(Saved data entries)
┄┄┄┄┄┄┄┄┄┄┄┄┄┄┄┄┄┄┄┄

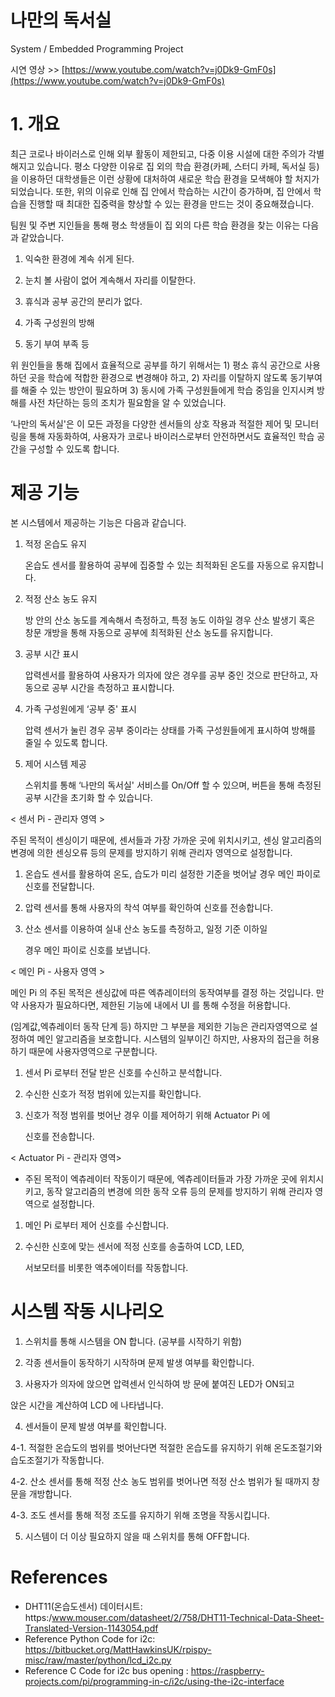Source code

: # 나만의 독서실

System / Embedded Programming Project

시연 영상 >> [https://www.youtube.com/watch?v=j0Dk9-GmF0s](https://www.youtube.com/watch?v=j0Dk9-GmF0s)

# 1. 개요

최근 코로나 바이러스로 인해 외부 활동이 제한되고, 다중 이용 시설에 대한 주의가 각별해지고 있습니다. 평소 다양한 이유로 집 외의 학습 환경(카페, 스터디 카페, 독서실 등) 을 이용하던 대학생들은 이런 상황에 대처하여 새로운 학습 환경을 모색해야 할 처지가 되었습니다. 또한, 위의 이유로 인해 집 안에서 학습하는 시간이 증가하며, 집 안에서 학습을 진행할 때 최대한 집중력을 향상할 수 있는 환경을 만드는 것이 중요해졌습니다.

팀원 및 주변 지인들을 통해 평소 학생들이 집 외의 다른 학습 환경을 찾는 이유는 다음과 같았습니다.

1) 익숙한 환경에 계속 쉬게 된다.

2) 눈치 볼 사람이 없어 계속해서 자리를 이탈한다.

3) 휴식과 공부 공간의 분리가 없다.

4) 가족 구성원의 방해

5) 동기 부여 부족 등

위 원인들을 통해 집에서 효율적으로 공부를 하기 위해서는 1) 평소 휴식 공간으로 사용하던 곳을 학습에 적합한 환경으로 변경해야 하고, 2) 자리를 이탈하지 않도록 동기부여를 해줄 수 있는 방안이 필요하며 3) 동시에 가족 구성원들에게 학습 중임을 인지시켜 방해를 사전 차단하는 등의 조치가 필요함을 알 수 있었습니다. 

‘나만의 독서실'은 이 모든 과정을 다양한 센서들의 상호 작용과 적절한 제어 및 모니터링을 통해 자동화하여, 사용자가 코로나 바이러스로부터 안전하면서도 효율적인 학습 공간을 구성할 수 있도록 합니다.

# 제공 기능

본 시스템에서 제공하는 기능은 다음과 같습니다.

1. 적정 온습도 유지

    온습도 센서를 활용하여 공부에 집중할 수 있는 최적화된 온도를 자동으로
    유지합니다.

2. 적정 산소 농도 유지

    방 안의 산소 농도를 계속해서 측정하고, 특정 농도 이하일 경우 산소 발생기
    혹은 창문 개방을 통해 자동으로 공부에 최적화된 산소 농도를 유지합니다.

3. 공부 시간 표시

    압력센서를 활용하여 사용자가 의자에 앉은 경우를 공부 중인 것으로
    판단하고, 자동으로 공부 시간을 측정하고 표시합니다.

4. 가족 구성원에게 ‘공부 중' 표시

    압력 센서가 눌린 경우 공부 중이라는 상태를 가족 구성원들에게 표시하여
    방해를 줄일 수 있도록 합니다.

5. 제어 시스템 제공

    스위치를 통해 ‘나만의 독서실' 서비스를 On/Off 할 수 있으며, 버튼을 통해
    측정된 공부 시간을 초기화 할 수 있습니다.


< 센서 Pi - 관리자 영역 >

주된 목적이 센싱이기 때문에, 센서들과 가장 가까운 곳에 위치시키고, 센싱
알고리즘의 변경에 의한 센싱오류 등의 문제를 방지하기 위해 관리자
영역으로 설정합니다.

1. 온습도 센서를 활용하여 온도, 습도가 미리 설정한 기준을 벗어날 경우
메인 파이로 신호를 전달합니다.
2. 압력 센서를 통해 사용자의 착석 여부를 확인하여 신호를 전송합니다.
3. 산소 센서를 이용하여 실내 산소 농도를 측정하고, 일정 기준 이하일

    경우 메인 파이로 신호를 보냅니다.

< 메인 Pi - 사용자 영역 >

메인 Pi 의 주된 목적은 센싱값에 따른 엑츄레이터의 동작여부를 결정 하는
것입니다.
만약 사용자가 필요하다면, 제한된 기능에 내에서 UI 를 통해 수정을
허용합니다.

(임계값,엑츄레이터 동작 단계 등) 하지만 그 부분을 제외한 기능은
관리자영역으로 설정하여 메인 알고리즘을 보호합니다. 시스템의 일부이긴
하지만, 사용자의 접근을 허용하기 때문에 사용자영역으로 구분합니다.

1. 센서 Pi 로부터 전달 받은 신호를 수신하고 분석합니다.
2. 수신한 신호가 적정 범위에 있는지를 확인합니다.
3. 신호가 적정 범위를 벗어난 경우 이를 제어하기 위해 Actuator Pi 에

    신호를 전송합니다.

< Actuator Pi - 관리자 영역>

- 주된 목적이 엑츄레이터 작동이기 때문에, 엑츄레이터들과 가장 가까운
곳에 위치시키고, 동작 알고리즘의 변경에 의한 동작 오류 등의 문제를
방지하기 위해 관리자 영역으로 설정합니다.
1. 메인 Pi 로부터 제어 신호를 수신합니다.
2. 수신한 신호에 맞는 센서에 적정 신호를 송출하여 LCD, LED,

    서보모터를 비롯한 액추에이터를 작동합니다.

# 시스템 작동 시나리오

1. 스위치를 통해 시스템을 ON 합니다. (공부를 시작하기 위함)

2. 각종 센서들이 동작하기 시작하며 문제 발생 여부를 확인합니다.

3. 사용자가 의자에 앉으면 압력센서 인식하여 방 문에 붙여진 LED가 ON되고

앉은 시간을 계산하여 LCD 에 나타냅니다.

4. 센서들이 문제 발생 여부를 확인합니다.

4-1. 적절한 온습도의 범위를 벗어난다면 적절한 온습도를 유지하기 위해
온도조절기와 습도조절기가 작동합니다.

4-2. 산소 센서를 통해 적정 산소 농도 범위를 벗어나면 적정 산소 범위가 될
때까지 창문을 개방합니다.

4-3. 조도 센서를 통해 적정 조도를 유지하기 위해 조명을 작동시킵니다.

5. 시스템이 더 이상 필요하지 않을 때 스위치를 통해 OFF합니다.



# References

- DHT11(온습도센서) 데이터시트:
https:/www.mouser.com/datasheet/2/758/DHT11-Technical-Data-Sheet-Translated-Version-1143054.pdf
- Reference Python Code for i2c:
https://bitbucket.org/MattHawkinsUK/rpispy-misc/raw/master/python/lcd_i2c.py
- Reference C Code for i2c bus opening :
https://raspberry-projects.com/pi/programming-in-c/i2c/using-the-i2c-interface
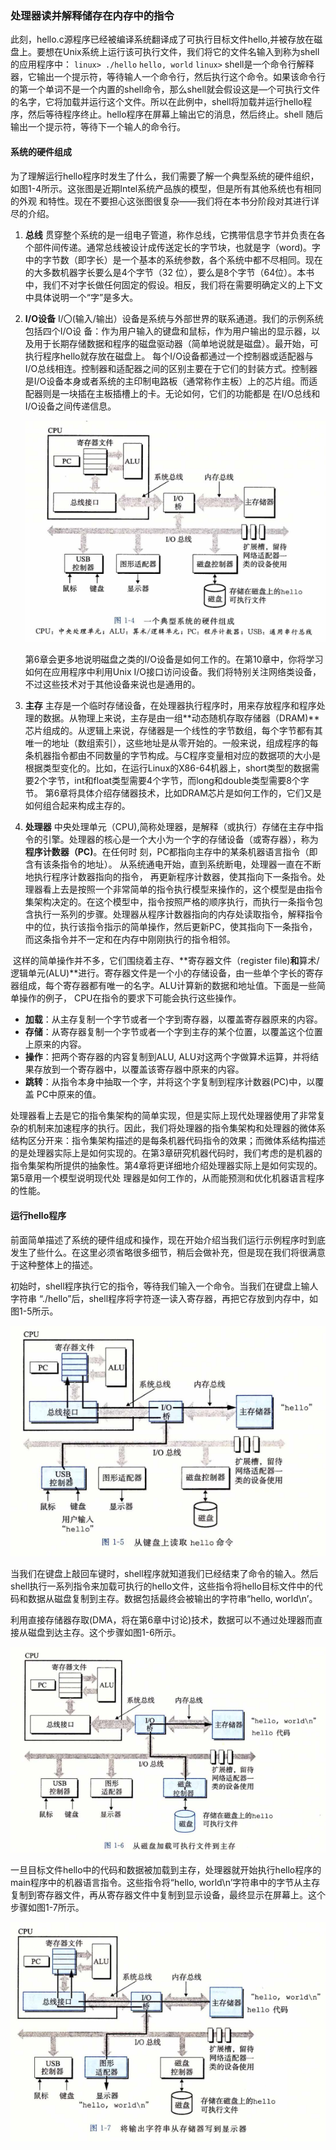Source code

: ### 处理器读并解释储存在内存中的指令

​		此刻，hello.c源程序已经被编译系统翻译成了可执行目标文件hello,并被存放在磁盘上。要想在Unix系统上运行该可执行文件，我们将它的文件名输入到称为shell的应用程序中：
`linux> ./hello`
`hello, world`
`linux>`
​		shell是一个命令行解释器，它输出一个提示符，等待输人一个命令行，然后执行这个命令。如果该命令行的第一个单词不是一个内置的shell命令，那么shell就会假设这是—个可执行文件的名字，它将加载并运行这个文件。所以在此例中，shell将加载并运行hello程序，然后等待程序终止。hello程序在屏幕上输出它的消息，然后终止。shell 随后输出一个提示符，等待下一个输人的命令行。

#### 系统的硬件组成

​		为了理解运行hello程序时发生了什么，我们需要了解一个典型系统的硬件组织，如图1-4所示。这张图是近期Intel系统产品族的模型，但是所有其他系统也有相同的外观 和特性。现在不要担心这张图很复杂——我们将在本书分阶段对其进行详尽的介绍。

1. **总线**
   		贯穿整个系统的是一组电子管道，称作总线，它携带信息字节并负责在各个部件间传递。通常总线被设计成传送定长的字节块，也就是字（word)。字中的字节数（即字长）是一个基本的系统参数，各个系统中都不尽相同。现在的大多数机器字长要么是4个字节（32 位），要么是8个字节（64位）。本书中，我们不对字长做任何固定的假设。相反，我们将在需要明确定义的上下文中具体说明一个“字”是多大。

2. **I/O设备**
           I/〇(输入/输出）设备是系统与外部世界的联系通道。我们的示例系统包括四个I/O设 备：作为用户输入的键盘和鼠标，作为用户输出的显示器，以及用于长期存储数据和程序的磁盘驱动器（简单地说就是磁盘）。最开始，可执行程序hello就存放在磁盘上。
           每个I/O设备都通过一个控制器或适配器与I/O总线相连。控制器和适配器之间的区别主要在于它们的封装方式。控制器是I/O设备本身或者系统的主印制电路板（通常称作主板）上的芯片组。而适配器则是一块插在主板插槽上的卡。无论如何，它们的功能都是 在I/O总线和I/O设备之间传递信息。

   ![04一个典型系统的硬件组成](.\markdownimage\04一个典型系统的硬件组成.png)

   ​        第6章会更多地说明磁盘之类的I/O设备是如何工作的。在第10章中，你将学习如何在应用程序中利用Unix I/O接口访问设备。我们将特别关注网络类设备，不过这些技术对于其他设备来说也是通用的。

3. **主存**
           主存是一个临时存储设备，在处理器执行程序时，用来存放程序和程序处理的数据。从物理上来说，主存是由一组**动态随机存取存储器（DRAM)**芯片组成的。从逻辑上来说，存储器是一个线性的字节数组，每个字节都有其唯一的地址（数组索引），这些地址是从零开始的。一般来说，组成程序的每条机器指令都由不同数量的字节构成。与C程序变量相对应的数据项的大小是根据类型变化的。比如，在运行Linux的X86-64机器上，short类型的数据需要2个字节，int和float类型需要4个字节，而long和double类型需要8个字节。
   第6章将具体介绍存储器技术，比如DRAM芯片是如何工作的，它们又是如何组合起来构成主存的。

4. **处理器**
           中央处理单元（CPU),简称处理器，是解释（或执行）存储在主存中指令的引擎。处理器的核心是一个大小为一个字的存储设备（或寄存器），称为**程序计数器（PC)**。在任何时 刻，PC都指向主存中的某条机器语言指令（即含有该条指令的地址）。
           从系统通电开始，直到系统断电，处理器一直在不断地执行程序计数器指向的指令， 再更新程序计数器，使其指向下一条指令。处理器看上去是按照一个非常简单的指令执行模型来操作的，这个模型是由指令集架构决定的。在这个模型中，指令按照严格的顺序执行，而执行一条指令包含执行一系列的步骤。处理器从程序计数器指向的内存处读取指令，解释指令中的位，执行该指令指示的简单操作，然后更新PC，使其指向下一条指令， 而这条指令并不一定和在内存中刚刚执行的指令相邻。

​        这样的简单操作并不多，它们围绕着主存、**寄存器文件（register file)**和**算术/逻辑单元(ALU)**进行。寄存器文件是一个小的存储设备，由一些单个字长的寄存器组成，每个寄存器都有唯一的名字。ALU计算新的数据和地址值。下面是一些简单操作的例子， CPU在指令的要求下可能会执行这些操作。

- **加载**：从主存复制一个字节或者一个字到寄存器，以覆盖寄存器原来的内容。
- **存储**：从寄存器复制一个字节或者一个字到主存的某个位置，以覆盖这个位置上原来的内容。
- **操作**：把两个寄存器的内容复制到ALU, ALU对这两个字做算术运算，并将结果存放到一个寄存器中，以覆盖该寄存器中原来的内容。
- **跳转**：从指令本身中抽取一个字，并将这个字复制到程序计数器(PC)中，以覆盖 PC中原来的值。

​        处理器看上去是它的指令集架构的简单实现，但是实际上现代处理器使用了非常复杂的机制来加速程序的执行。因此，我们将处理器的指令集架构和处理器的微体系结构区分开来：指令集架构描述的是每条机器代码指令的效果；而微体系结构描述的是处理器实际上是如何实现的。在第3章研究机器代码时，我们考虑的是机器的指令集架构所提供的抽象性。第4章将更详细地介绍处理器实际上是如何实现的。第5章用一个模型说明现代处 理器是如何工作的，从而能预测和优化机器语言程序的性能。

#### 运行hello程序

​		前面简单描述了系统的硬件组成和操作，现在开始介绍当我们运行示例程序时到底发生了些什么。在这里必须省略很多细节，稍后会做补充，但是现在我们将很满意于这种整体上的描述。

​		初始时，shell程序执行它的指令，等待我们输入一个命令。当我们在键盘上输人字符串 “./hello”后，shell程序将字符逐一读入寄存器，再把它存放到内存中，如图1-5所示。

![04从键盘上读取hello命令](.\markdownimage\04从键盘上读取hello命令.png)

​		当我们在键盘上敲回车键时，shell程序就知道我们已经结束了命令的输入。然后shell执行一系列指令来加载可执行的hello文件，这些指令将hello目标文件中的代码和数据从磁盘复制到主存。数据包括最终会被输出的字符串“hello, world\n’。

​		利用直接存储器存取(DMA，将在第6章中讨论)技术，数据可以不通过处理器而直接从磁盘到达主存。这个步骤如图1-6所示。

![04从磁盘加载可执行文件到主存](.\markdownimage\04从磁盘加载可执行文件到主存.png)

​		一旦目标文件hello中的代码和数据被加载到主存，处理器就开始执行hello程序的main程序中的机器语言指令。这些指令将“hello, world\n’字符串中的字节从主存复制到寄存器文件，再从寄存器文件中复制到显示设备，最终显示在屏幕上。这个步骤如图1-7所示。

![04将输出字符串从存储器写到显示器](.\markdownimage\04将输出字符串从存储器写到显示器.png)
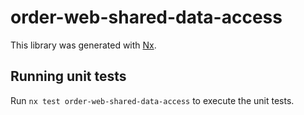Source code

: # order-web-shared-data-access

This library was generated with [Nx](https://nx.dev).

## Running unit tests

Run `nx test order-web-shared-data-access` to execute the unit tests.
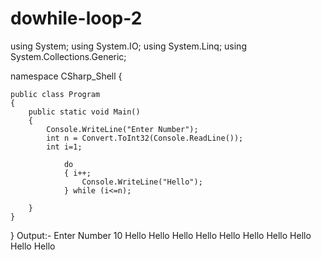 # dowhile-loop-2
using System;
using System.IO;
using System.Linq;
using System.Collections.Generic;

namespace CSharp_Shell
{

    public class Program 
    {
        public static void Main()
        {
			Console.WriteLine("Enter Number");
			int n = Convert.ToInt32(Console.ReadLine());
			int i=1;
			
				do
				{ i++;
					Console.WriteLine("Hello");
				} while (i<=n);
        	
        }
    }
}
Output:-
Enter Number
10
Hello
Hello
Hello
Hello
Hello
Hello
Hello
Hello
Hello
Hello
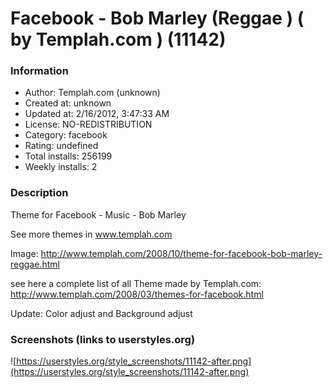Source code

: # Facebook - Bob Marley (Reggae ) ( by Templah.com ) (11142)

### Information
- Author: Templah.com (unknown)
- Created at: unknown
- Updated at: 2/16/2012, 3:47:33 AM
- License: NO-REDISTRIBUTION
- Category: facebook
- Rating: undefined
- Total installs: 256199
- Weekly installs: 2


### Description
Theme for Facebook - Music - Bob Marley

See more themes in www.templah.com

Image:  http://www.templah.com/2008/10/theme-for-facebook-bob-marley-reggae.html


see here a complete list of all Theme  made by Templah.com: 
http://www.templah.com/2008/03/themes-for-facebook.html



Update:
Color adjust and Background adjust


### Screenshots (links to userstyles.org)
![https://userstyles.org/style_screenshots/11142-after.png](https://userstyles.org/style_screenshots/11142-after.png)


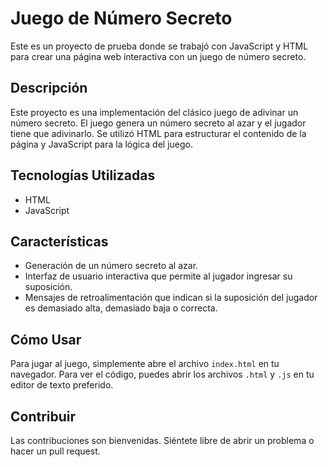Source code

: # Juego de Número Secreto

Este es un proyecto de prueba donde se trabajó con JavaScript y HTML para crear una página web interactiva con un juego de número secreto.

## Descripción

Este proyecto es una implementación del clásico juego de adivinar un número secreto. El juego genera un número secreto al azar y el jugador tiene que adivinarlo. Se utilizó HTML para estructurar el contenido de la página y JavaScript para la lógica del juego.

## Tecnologías Utilizadas

- HTML
- JavaScript

## Características

- Generación de un número secreto al azar.
- Interfaz de usuario interactiva que permite al jugador ingresar su suposición.
- Mensajes de retroalimentación que indican si la suposición del jugador es demasiado alta, demasiado baja o correcta.

## Cómo Usar

Para jugar al juego, simplemente abre el archivo `index.html` en tu navegador. Para ver el código, puedes abrir los archivos `.html` y `.js` en tu editor de texto preferido.

## Contribuir

Las contribuciones son bienvenidas. Siéntete libre de abrir un problema o hacer un pull request.



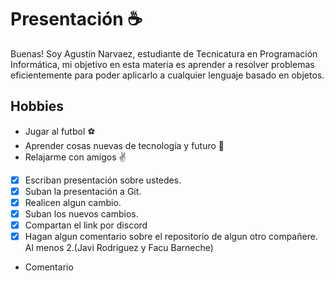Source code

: # Presentación :coffee:
Buenas! Soy Agustín Narvaez, estudiante de Tecnicatura en Programación Informática, mi objetivo en esta materia es aprender a resolver problemas eficientemente para poder aplicarlo a cualquier lenguaje basado en objetos.

## Hobbies
 - Jugar al futbol :soccer:
 - Aprender cosas nuevas de tecnología y futuro :microscope:
 - Relajarme con amigos :v:

- [x] Escriban presentación sobre ustedes.
- [x] Suban la presentación a Git.
- [x] Realicen algun cambio.
- [x] Suban los nuevos cambios.
- [x] Compartan el link por discord
- [x] Hagan algun comentario sobre el repositorio de algun otro compañere. Al menos 2.(Javi Rodriguez y Facu Barneche)
+ Comentario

┄┄┄┄┄┄┄┄┄┄┄┄┄┄┄┄┄┄┄┄

Can you put the stretch from the start of the items through the line containing "1) 익숙한 환경에 계속 쉬게 된다." into a Markdown table with the columns Row and Line, numbering each line and skipping blank ones? Leave the pictures out.

| Row | Line |
|---|---|
| 1 | Source code |
| 2 | : # 나만의 독서실 |
| 3 | System / Embedded Programming Project |
| 4 | 시연 영상 >> [https://www.youtube.com/watch?v=j0Dk9-GmF0s](https://www.youtube.com/watch?v=j0Dk9-GmF0s) |
| 5 | # 1. 개요 |
| 6 | 최근 코로나 바이러스로 인해 외부 활동이 제한되고, 다중 이용 시설에 대한 주의가 각별해지고 있습니다. 평소 다양한 이유로 집 외의 학습 환경(카페, 스터디 카페, 독서실 등) 을 이용하던 대학생들은 이런 상황에 대처하여 새로운 학습 환경을 모색해야 할 처지가 되었습니다. 또한, 위의 이유로 인해 집 안에서 학습하는 시간이 증가하며, 집 안에서 학습을 진행할 때 최대한 집중력을 향상할 수 있는 환경을 만드는 것이 중요해졌습니다. |
| 7 | 팀원 및 주변 지인들을 통해 평소 학생들이 집 외의 다른 학습 환경을 찾는 이유는 다음과 같았습니다. |
| 8 | 1) 익숙한 환경에 계속 쉬게 된다. |